Task goal:
The whole listing needs to be written out exactly, except for any images.

Input data:
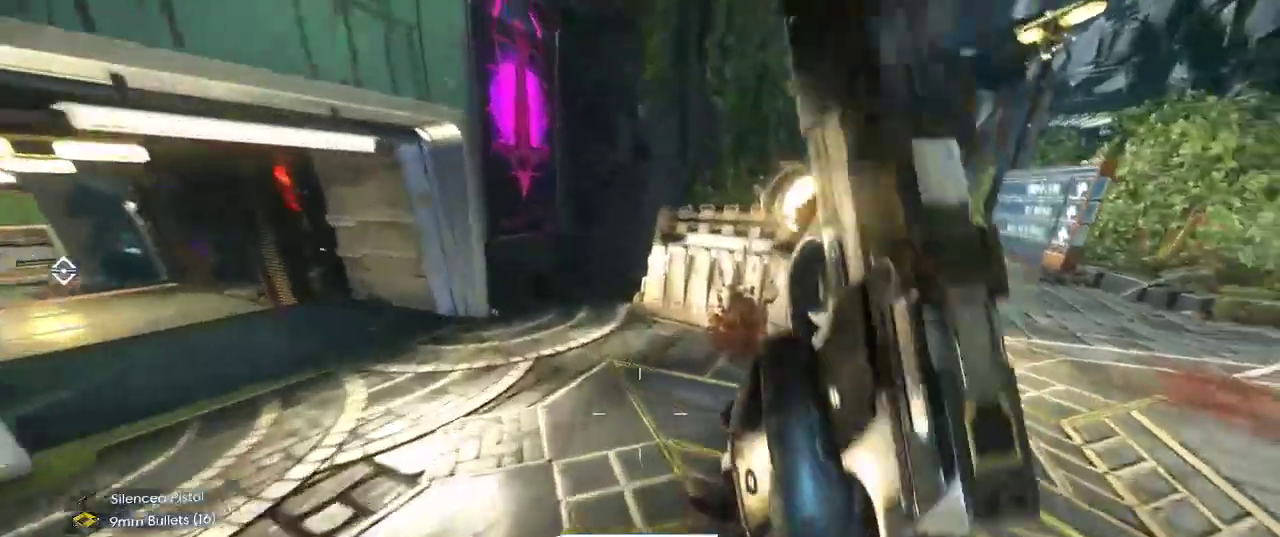
{"keys": [], "mouse": [], "events": [[167, "shift", "up"], [217, "w", "up"]]}
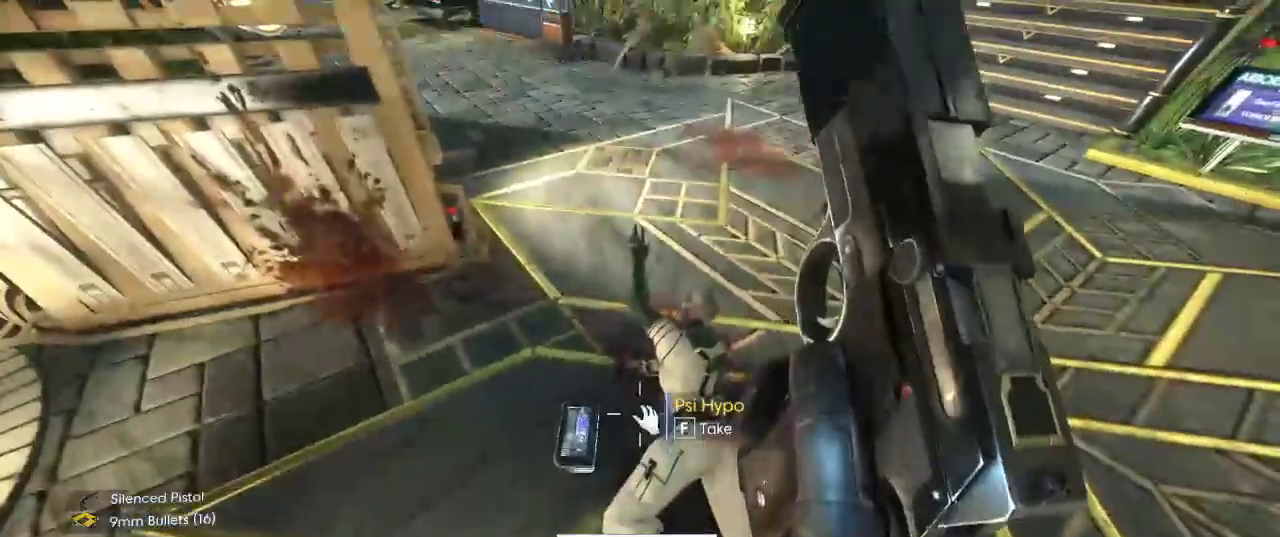
{"keys": [], "mouse": [], "events": []}
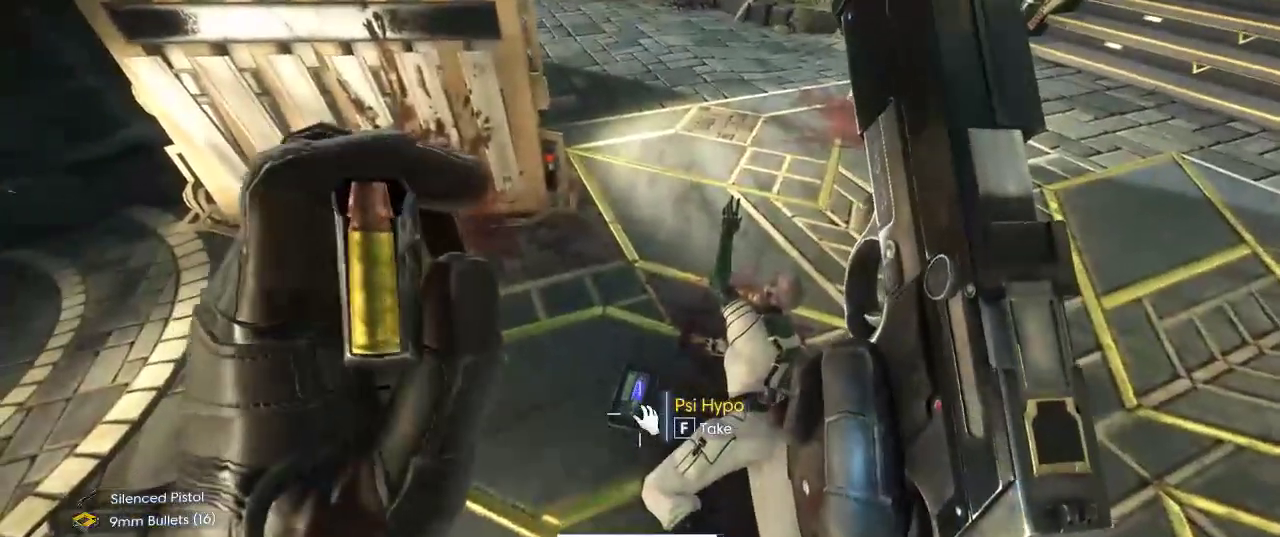
{"keys": [], "mouse": [], "events": [[300, "f", "down"], [367, "f", "up"]]}
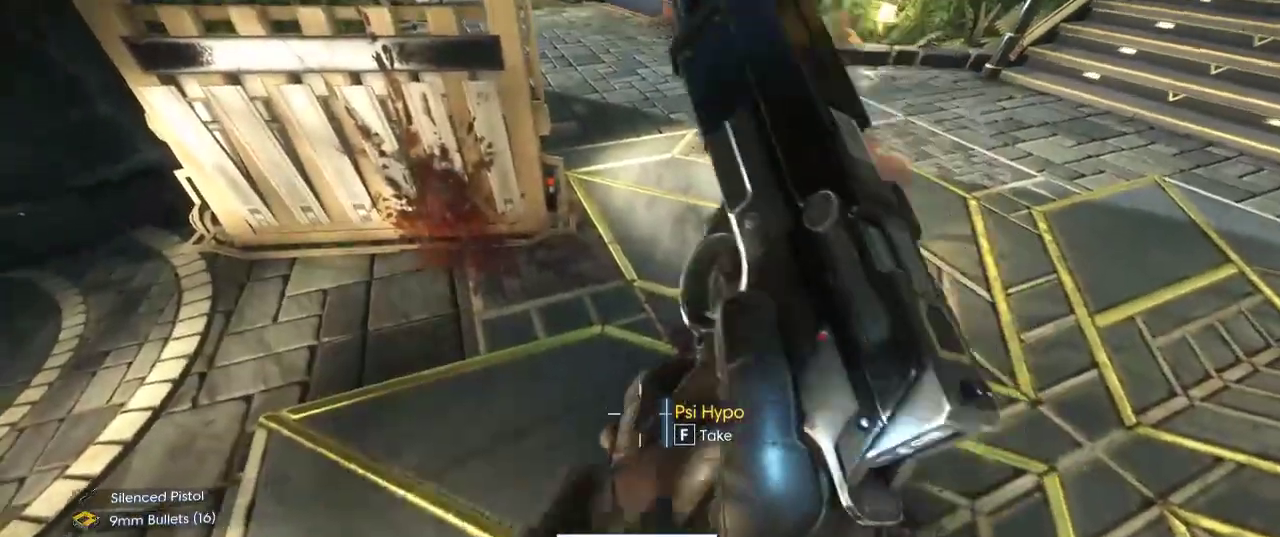
{"keys": ["w"], "mouse": [], "events": [[367, "w", "down"]]}
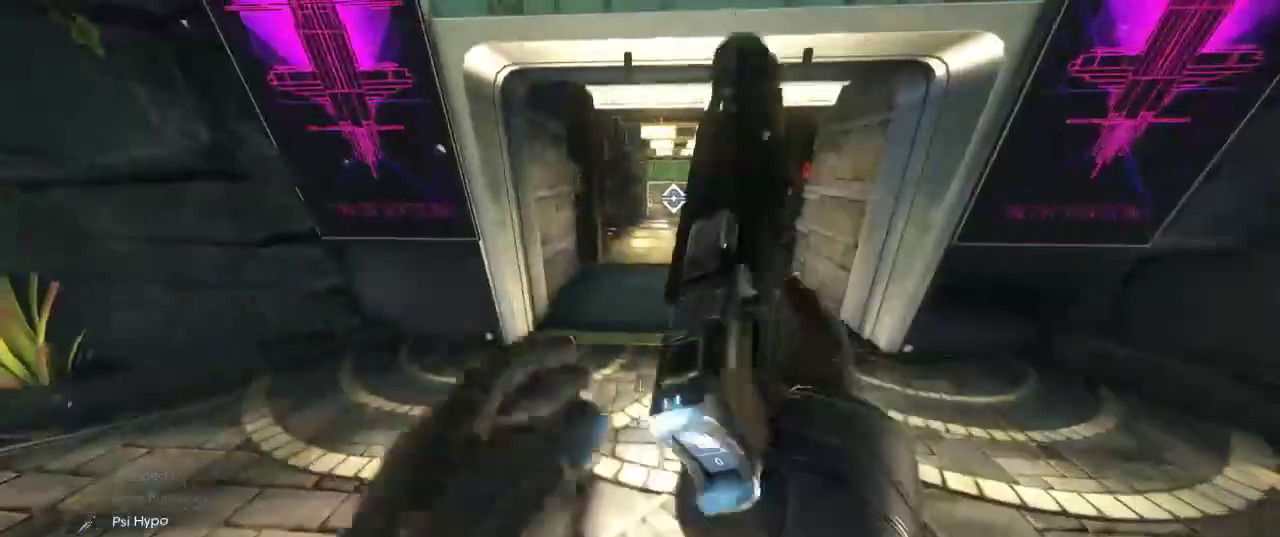
{"keys": ["shift", "w"], "mouse": [], "events": [[17, "shift", "down"]]}
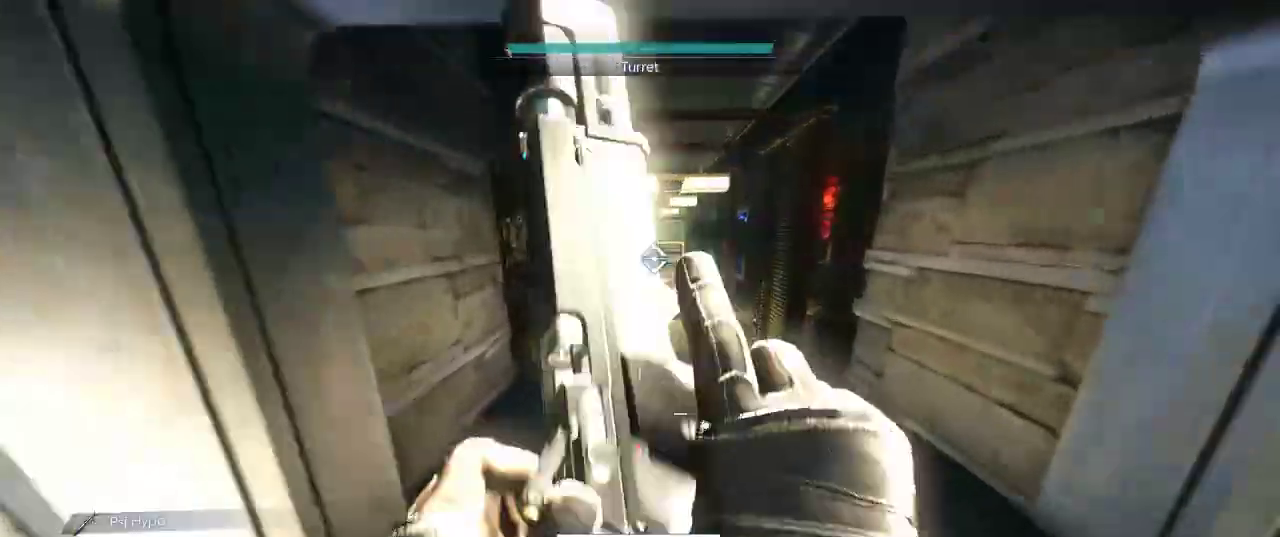
{"keys": ["shift", "w"], "mouse": [], "events": [[17, "d", "down"], [117, "d", "up"]]}
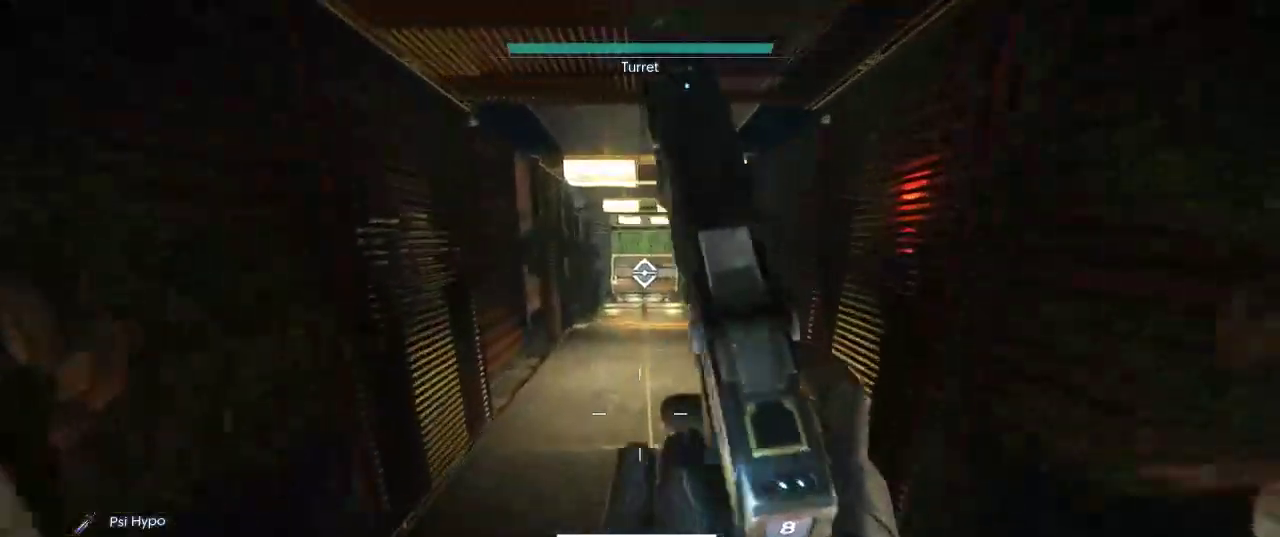
{"keys": ["shift", "w"], "mouse": [], "events": []}
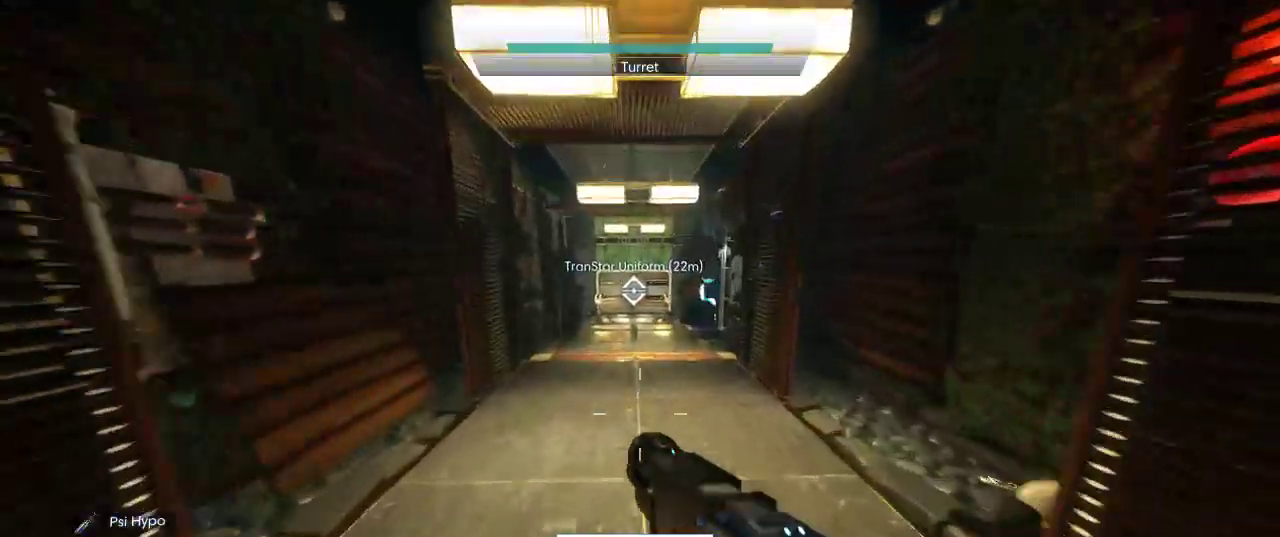
{"keys": ["shift", "w"], "mouse": [], "events": [[300, "d", "down"], [500, "d", "up"]]}
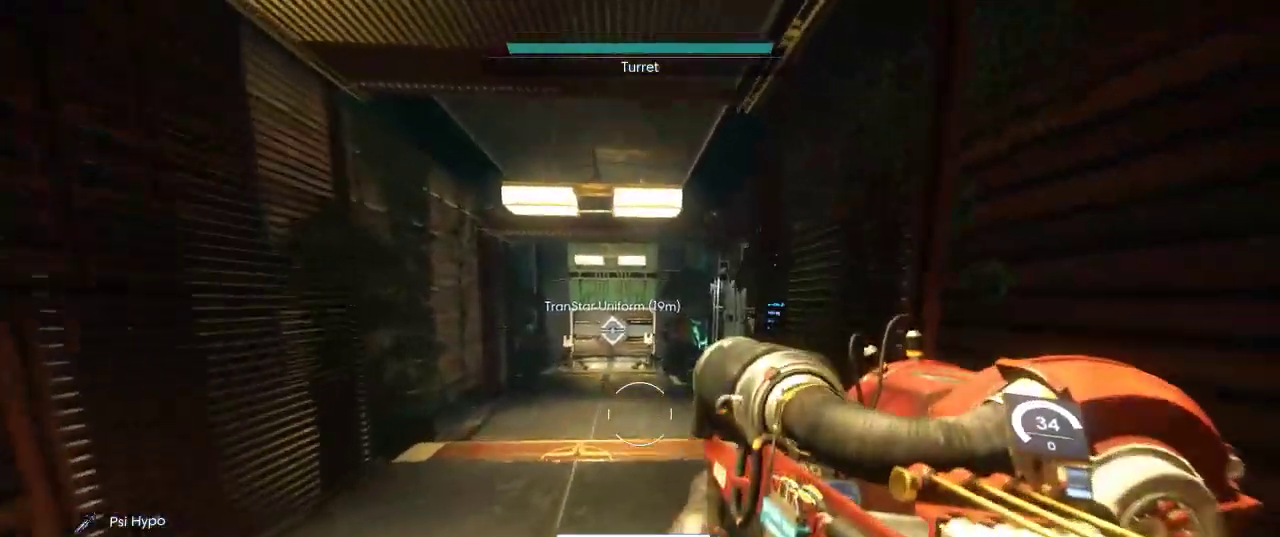
{"keys": ["shift", "w"], "mouse": [], "events": []}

Response box:
{"keys": [], "mouse": [], "events": [[167, "shift", "up"], [217, "w", "up"]]}
{"keys": [], "mouse": [], "events": []}
{"keys": [], "mouse": [], "events": [[300, "f", "down"], [367, "f", "up"]]}
{"keys": ["w"], "mouse": [], "events": [[367, "w", "down"]]}
{"keys": ["shift", "w"], "mouse": [], "events": [[17, "shift", "down"]]}
{"keys": ["shift", "w"], "mouse": [], "events": [[17, "d", "down"], [117, "d", "up"]]}
{"keys": ["shift", "w"], "mouse": [], "events": []}
{"keys": ["shift", "w"], "mouse": [], "events": [[300, "d", "down"], [500, "d", "up"]]}
{"keys": ["shift", "w"], "mouse": [], "events": []}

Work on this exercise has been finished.